A particularly striking early finding from our online survey conducted among urban, educated, working millennial women is that for young women, work is no longer a matter of “choice”. In fact, more often than not, it is an unquestioned way of life. Almost 80% of our respondents said that their earnings and investments in their adolescence and early adulthood mattered to their family, as opposed to being mere “top-ups”. What’s more, an overwhelming 76% believe that it is this career-oriented mind-set that keeps them in the workforce (even higher than the 65% who believe that supportive family structures are critical).
“I found a job three weeks before I finished my undergraduate degree. I didn’t want to ask my parents for money and craved my own financial independence,” a 24-year old female respondent told us. Having a stable job and earning a salary has boiled down to something fundamental in the 21st century global order: personal freedom and liberty.

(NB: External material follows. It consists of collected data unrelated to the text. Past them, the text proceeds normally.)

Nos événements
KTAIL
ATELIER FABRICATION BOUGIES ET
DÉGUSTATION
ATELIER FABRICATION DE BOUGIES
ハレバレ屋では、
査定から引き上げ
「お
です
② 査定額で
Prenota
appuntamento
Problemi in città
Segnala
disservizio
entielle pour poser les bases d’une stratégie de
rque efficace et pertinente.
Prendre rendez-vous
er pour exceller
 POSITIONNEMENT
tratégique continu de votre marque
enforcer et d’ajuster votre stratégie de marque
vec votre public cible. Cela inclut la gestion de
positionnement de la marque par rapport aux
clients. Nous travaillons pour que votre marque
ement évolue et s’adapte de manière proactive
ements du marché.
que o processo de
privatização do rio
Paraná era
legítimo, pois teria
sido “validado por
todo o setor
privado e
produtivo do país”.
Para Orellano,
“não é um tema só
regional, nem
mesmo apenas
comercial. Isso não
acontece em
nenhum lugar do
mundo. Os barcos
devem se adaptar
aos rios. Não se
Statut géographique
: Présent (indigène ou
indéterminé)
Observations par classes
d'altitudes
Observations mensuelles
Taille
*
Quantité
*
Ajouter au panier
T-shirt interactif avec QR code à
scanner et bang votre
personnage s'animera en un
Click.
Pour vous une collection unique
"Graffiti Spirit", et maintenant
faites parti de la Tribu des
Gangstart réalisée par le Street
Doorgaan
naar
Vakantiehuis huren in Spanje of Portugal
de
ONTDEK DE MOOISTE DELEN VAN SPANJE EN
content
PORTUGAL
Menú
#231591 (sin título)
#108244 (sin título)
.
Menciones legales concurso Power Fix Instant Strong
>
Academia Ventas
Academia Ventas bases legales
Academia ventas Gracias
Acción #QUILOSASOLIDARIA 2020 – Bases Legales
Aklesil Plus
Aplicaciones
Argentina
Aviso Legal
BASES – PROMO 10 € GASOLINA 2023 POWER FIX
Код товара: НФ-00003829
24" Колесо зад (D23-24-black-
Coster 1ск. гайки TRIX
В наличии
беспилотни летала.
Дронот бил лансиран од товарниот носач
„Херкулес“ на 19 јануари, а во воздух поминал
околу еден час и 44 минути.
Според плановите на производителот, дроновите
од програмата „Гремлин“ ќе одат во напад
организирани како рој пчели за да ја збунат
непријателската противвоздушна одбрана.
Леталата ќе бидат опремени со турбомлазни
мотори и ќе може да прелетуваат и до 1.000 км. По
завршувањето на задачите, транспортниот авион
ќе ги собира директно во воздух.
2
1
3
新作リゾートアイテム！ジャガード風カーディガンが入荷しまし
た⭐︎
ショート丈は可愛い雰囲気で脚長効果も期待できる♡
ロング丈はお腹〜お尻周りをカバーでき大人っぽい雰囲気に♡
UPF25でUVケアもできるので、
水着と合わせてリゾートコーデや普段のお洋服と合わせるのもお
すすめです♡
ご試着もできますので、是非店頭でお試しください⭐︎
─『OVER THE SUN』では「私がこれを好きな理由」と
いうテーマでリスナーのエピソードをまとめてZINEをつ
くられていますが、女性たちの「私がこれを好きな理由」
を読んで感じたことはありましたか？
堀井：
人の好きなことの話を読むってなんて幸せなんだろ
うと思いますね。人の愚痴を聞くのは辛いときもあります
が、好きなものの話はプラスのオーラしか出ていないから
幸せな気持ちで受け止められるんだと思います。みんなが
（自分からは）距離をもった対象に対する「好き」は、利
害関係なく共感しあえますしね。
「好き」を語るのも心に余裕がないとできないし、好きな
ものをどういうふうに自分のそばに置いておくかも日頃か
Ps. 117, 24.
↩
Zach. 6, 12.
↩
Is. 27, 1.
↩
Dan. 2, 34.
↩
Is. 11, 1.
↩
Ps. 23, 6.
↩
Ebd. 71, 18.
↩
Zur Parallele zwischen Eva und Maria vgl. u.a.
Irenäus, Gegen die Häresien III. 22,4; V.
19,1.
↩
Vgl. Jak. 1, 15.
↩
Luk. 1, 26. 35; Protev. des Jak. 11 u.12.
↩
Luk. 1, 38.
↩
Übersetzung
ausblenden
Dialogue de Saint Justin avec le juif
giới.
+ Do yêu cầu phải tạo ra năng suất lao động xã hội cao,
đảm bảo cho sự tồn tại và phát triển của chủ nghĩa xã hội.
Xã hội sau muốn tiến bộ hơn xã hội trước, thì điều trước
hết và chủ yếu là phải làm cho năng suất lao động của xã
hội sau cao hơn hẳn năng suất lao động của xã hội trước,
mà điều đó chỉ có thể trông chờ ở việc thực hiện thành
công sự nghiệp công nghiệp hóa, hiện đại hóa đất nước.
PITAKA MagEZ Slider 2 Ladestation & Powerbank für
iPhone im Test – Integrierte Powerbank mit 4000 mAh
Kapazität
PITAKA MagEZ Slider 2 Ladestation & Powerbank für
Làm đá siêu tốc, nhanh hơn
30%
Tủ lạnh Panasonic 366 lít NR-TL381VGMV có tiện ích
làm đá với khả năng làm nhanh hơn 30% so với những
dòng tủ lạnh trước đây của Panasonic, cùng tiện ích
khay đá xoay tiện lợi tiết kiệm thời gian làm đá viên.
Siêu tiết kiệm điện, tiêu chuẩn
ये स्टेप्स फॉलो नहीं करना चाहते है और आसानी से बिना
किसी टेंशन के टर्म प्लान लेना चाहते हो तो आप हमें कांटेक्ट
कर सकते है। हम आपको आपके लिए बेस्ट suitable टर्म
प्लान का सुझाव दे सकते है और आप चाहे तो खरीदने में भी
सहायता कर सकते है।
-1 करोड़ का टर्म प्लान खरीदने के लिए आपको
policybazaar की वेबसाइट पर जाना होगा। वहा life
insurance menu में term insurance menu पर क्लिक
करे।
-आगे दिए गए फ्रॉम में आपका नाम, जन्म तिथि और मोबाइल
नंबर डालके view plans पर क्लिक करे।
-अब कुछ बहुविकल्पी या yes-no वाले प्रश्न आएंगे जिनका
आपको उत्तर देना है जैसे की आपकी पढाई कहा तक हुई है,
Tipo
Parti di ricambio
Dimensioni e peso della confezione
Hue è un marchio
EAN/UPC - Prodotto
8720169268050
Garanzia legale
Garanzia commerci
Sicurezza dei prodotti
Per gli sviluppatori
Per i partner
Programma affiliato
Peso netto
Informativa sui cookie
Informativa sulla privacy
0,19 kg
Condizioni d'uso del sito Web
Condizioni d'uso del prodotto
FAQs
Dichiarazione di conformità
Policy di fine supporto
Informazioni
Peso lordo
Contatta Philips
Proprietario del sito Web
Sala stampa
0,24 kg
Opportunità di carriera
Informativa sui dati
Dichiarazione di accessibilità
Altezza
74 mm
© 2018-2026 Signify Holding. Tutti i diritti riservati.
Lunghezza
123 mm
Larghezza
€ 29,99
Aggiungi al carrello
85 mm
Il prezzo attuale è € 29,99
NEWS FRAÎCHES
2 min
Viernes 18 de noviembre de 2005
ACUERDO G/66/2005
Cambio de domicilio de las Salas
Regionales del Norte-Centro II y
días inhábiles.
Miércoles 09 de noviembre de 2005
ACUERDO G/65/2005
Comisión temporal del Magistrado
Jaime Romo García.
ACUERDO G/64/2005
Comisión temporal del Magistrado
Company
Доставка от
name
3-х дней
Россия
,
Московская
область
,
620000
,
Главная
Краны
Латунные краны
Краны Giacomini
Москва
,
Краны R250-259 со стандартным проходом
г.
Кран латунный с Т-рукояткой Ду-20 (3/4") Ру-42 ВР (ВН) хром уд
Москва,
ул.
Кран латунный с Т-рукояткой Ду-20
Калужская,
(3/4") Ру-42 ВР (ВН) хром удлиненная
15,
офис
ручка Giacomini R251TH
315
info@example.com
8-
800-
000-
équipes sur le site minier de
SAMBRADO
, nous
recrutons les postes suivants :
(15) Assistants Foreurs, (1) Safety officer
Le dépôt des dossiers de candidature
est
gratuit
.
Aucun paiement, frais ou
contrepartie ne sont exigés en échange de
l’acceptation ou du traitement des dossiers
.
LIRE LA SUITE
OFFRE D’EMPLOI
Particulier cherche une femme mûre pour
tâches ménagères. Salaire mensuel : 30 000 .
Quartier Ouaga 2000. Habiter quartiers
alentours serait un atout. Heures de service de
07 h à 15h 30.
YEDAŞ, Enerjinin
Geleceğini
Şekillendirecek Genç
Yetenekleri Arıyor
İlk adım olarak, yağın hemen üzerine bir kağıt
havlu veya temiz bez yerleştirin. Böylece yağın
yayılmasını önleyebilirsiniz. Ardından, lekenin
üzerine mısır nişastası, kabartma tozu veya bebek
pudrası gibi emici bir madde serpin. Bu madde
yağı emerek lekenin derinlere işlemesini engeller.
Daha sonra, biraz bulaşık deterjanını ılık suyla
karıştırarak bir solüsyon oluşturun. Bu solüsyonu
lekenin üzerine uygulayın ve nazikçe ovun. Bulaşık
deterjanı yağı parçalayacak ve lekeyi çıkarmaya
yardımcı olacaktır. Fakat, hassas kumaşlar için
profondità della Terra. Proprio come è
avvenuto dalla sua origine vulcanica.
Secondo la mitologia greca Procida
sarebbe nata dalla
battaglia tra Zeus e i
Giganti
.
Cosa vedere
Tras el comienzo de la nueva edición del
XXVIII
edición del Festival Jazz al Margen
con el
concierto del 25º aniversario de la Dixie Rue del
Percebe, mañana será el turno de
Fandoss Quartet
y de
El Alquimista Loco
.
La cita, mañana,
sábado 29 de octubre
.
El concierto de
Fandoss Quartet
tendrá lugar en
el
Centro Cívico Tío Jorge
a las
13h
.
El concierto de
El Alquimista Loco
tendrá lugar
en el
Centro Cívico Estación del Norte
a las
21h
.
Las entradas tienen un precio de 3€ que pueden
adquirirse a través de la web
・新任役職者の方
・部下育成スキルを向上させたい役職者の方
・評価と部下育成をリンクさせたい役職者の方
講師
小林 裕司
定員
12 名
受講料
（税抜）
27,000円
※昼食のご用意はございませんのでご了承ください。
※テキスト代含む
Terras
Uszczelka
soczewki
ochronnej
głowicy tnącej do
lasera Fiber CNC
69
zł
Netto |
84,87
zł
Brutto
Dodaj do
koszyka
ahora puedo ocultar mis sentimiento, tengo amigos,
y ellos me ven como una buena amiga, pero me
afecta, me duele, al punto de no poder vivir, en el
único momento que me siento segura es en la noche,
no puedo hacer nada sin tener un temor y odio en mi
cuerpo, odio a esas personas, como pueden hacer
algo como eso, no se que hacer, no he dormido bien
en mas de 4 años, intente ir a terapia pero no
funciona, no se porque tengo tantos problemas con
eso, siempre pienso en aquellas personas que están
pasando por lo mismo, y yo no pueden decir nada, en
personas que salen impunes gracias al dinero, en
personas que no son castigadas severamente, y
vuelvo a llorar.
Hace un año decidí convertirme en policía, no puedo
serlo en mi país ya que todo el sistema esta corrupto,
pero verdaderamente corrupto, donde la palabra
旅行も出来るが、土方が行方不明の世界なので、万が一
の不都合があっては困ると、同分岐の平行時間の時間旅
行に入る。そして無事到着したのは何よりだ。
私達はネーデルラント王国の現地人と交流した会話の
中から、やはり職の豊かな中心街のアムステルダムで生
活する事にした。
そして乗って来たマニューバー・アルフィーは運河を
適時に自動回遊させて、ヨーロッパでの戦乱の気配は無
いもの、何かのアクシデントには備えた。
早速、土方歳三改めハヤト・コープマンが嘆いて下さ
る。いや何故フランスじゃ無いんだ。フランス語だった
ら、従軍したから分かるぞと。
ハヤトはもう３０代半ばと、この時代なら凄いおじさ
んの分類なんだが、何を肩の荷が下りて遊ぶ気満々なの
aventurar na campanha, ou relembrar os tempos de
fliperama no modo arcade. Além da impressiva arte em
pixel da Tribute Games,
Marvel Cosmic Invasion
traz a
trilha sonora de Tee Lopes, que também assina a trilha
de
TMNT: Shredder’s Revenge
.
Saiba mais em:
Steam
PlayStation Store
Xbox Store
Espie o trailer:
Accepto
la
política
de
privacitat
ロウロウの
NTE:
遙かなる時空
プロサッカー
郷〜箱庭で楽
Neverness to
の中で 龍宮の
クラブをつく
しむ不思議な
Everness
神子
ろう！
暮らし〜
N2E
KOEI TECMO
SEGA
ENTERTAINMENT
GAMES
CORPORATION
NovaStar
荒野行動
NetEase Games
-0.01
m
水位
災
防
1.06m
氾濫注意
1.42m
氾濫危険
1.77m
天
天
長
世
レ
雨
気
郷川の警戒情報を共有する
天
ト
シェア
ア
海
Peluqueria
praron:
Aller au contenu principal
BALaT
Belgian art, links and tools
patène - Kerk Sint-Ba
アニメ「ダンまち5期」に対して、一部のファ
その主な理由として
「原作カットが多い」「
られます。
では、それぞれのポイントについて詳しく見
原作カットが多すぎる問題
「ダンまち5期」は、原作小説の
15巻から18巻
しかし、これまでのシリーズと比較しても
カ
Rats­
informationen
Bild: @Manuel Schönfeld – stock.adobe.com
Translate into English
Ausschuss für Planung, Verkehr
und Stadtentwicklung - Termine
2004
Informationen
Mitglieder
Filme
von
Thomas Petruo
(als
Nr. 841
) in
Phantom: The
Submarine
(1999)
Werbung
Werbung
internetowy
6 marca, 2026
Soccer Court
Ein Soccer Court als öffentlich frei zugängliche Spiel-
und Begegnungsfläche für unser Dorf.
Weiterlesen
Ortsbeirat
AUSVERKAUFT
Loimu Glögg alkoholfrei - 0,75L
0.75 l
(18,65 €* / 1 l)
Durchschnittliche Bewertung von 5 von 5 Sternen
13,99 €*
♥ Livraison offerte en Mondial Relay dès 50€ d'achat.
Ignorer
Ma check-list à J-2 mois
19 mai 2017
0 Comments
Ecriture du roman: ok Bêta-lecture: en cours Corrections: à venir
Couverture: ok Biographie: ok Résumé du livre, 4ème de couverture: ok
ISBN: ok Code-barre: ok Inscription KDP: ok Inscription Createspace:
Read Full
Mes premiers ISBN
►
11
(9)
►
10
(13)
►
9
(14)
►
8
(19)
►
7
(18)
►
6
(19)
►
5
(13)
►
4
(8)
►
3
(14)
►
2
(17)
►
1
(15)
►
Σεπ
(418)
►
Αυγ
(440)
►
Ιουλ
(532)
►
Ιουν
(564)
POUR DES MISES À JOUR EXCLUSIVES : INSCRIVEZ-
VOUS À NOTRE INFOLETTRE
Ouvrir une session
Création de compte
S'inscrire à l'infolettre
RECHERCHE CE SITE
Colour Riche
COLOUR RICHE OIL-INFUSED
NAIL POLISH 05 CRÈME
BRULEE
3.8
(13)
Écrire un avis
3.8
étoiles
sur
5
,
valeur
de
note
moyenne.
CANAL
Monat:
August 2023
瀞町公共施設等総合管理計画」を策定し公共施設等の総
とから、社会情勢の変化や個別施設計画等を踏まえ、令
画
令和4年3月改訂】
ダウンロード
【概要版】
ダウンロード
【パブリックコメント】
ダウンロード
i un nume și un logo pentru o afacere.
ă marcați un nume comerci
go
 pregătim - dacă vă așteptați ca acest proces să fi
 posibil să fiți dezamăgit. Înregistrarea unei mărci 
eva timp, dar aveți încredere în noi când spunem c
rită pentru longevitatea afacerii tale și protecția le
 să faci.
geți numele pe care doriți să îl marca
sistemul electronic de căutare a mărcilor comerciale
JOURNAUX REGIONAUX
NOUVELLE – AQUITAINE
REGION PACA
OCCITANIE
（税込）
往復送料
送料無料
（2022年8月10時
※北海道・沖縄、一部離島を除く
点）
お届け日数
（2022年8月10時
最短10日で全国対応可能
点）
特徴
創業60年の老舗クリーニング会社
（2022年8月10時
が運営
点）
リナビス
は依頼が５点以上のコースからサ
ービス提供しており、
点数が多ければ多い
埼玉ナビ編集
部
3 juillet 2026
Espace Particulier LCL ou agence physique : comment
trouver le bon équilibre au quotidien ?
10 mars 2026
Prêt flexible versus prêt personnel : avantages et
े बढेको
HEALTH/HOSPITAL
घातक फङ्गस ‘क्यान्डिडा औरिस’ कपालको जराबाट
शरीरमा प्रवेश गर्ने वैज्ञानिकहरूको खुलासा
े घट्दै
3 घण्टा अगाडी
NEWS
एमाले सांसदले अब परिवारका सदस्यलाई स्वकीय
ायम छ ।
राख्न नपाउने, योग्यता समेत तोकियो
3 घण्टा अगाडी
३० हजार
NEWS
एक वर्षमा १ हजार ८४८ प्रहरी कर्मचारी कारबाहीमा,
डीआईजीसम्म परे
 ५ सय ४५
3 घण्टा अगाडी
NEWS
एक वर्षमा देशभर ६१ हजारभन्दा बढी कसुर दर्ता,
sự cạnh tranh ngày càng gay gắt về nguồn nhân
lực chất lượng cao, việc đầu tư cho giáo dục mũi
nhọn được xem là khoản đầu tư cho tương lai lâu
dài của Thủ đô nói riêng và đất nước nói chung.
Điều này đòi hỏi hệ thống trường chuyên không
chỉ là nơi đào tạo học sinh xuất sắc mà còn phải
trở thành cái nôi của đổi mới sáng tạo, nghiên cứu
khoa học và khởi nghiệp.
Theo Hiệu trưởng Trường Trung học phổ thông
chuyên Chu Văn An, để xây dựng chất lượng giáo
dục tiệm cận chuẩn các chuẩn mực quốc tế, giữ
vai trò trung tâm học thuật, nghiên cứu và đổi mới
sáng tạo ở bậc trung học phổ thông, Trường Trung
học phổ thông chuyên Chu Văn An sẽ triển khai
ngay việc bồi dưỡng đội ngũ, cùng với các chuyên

What was perhaps most interesting about the respondent was that she was working at a company which was a direct competitor to her father’s business. No, she wasn’t a Trojan Horse trying to internally sabotage the competition. She was there to learn best practices so when she eventually joined her father’s business, she would be more effective. Young women, from all walks of life, are viewing their positions in the workforce as a right, or a way of life, and not a privilege granted by their fathers or husbands or a mere contribution to their family income.
We interviewed the mother of the same respondent, who had a very different story. Married at 22, and a mother at 25, she never considered a career after finishing college. “I was married so young, and we didn’t need the money. Why would I have worked?” she asked in complete earnestness. Often at conferences, or panels on women leadership, it is not uncommon to hear successful women say that they had the option not to work. You will almost never hear a man say the same. And now, we find that young millennial girls are no longer treating getting to work as a choice, an option or a privilege.
The stark changes in the attitudes of young women towards work are set to cause tectonic shifts in society, with major implications, specifically for organizations. On the one hand, it indicates that they need to continue investing in supportive family structures and flexi-work policies, which allow women to fulfil their domestic and familial responsibilities without compromising on their careers and financial remuneration. On the other hand, organizations need to transform their way of doing business, and think about these millennial women as ambitious, driven and motivated people who want to perform at their highest potential for themselves and their organizations.
The Millennial Girl is a column based on an online survey conducted with over 100 urban, working millennial women to uncover their attitudes and opinions about the workplace.
Anuradha Das Mathur is founder and dean of the Vedica Scholars Programme for Women, and a Yale Greenberg World Fellow 2016. With inputs from Vivan Marwaha.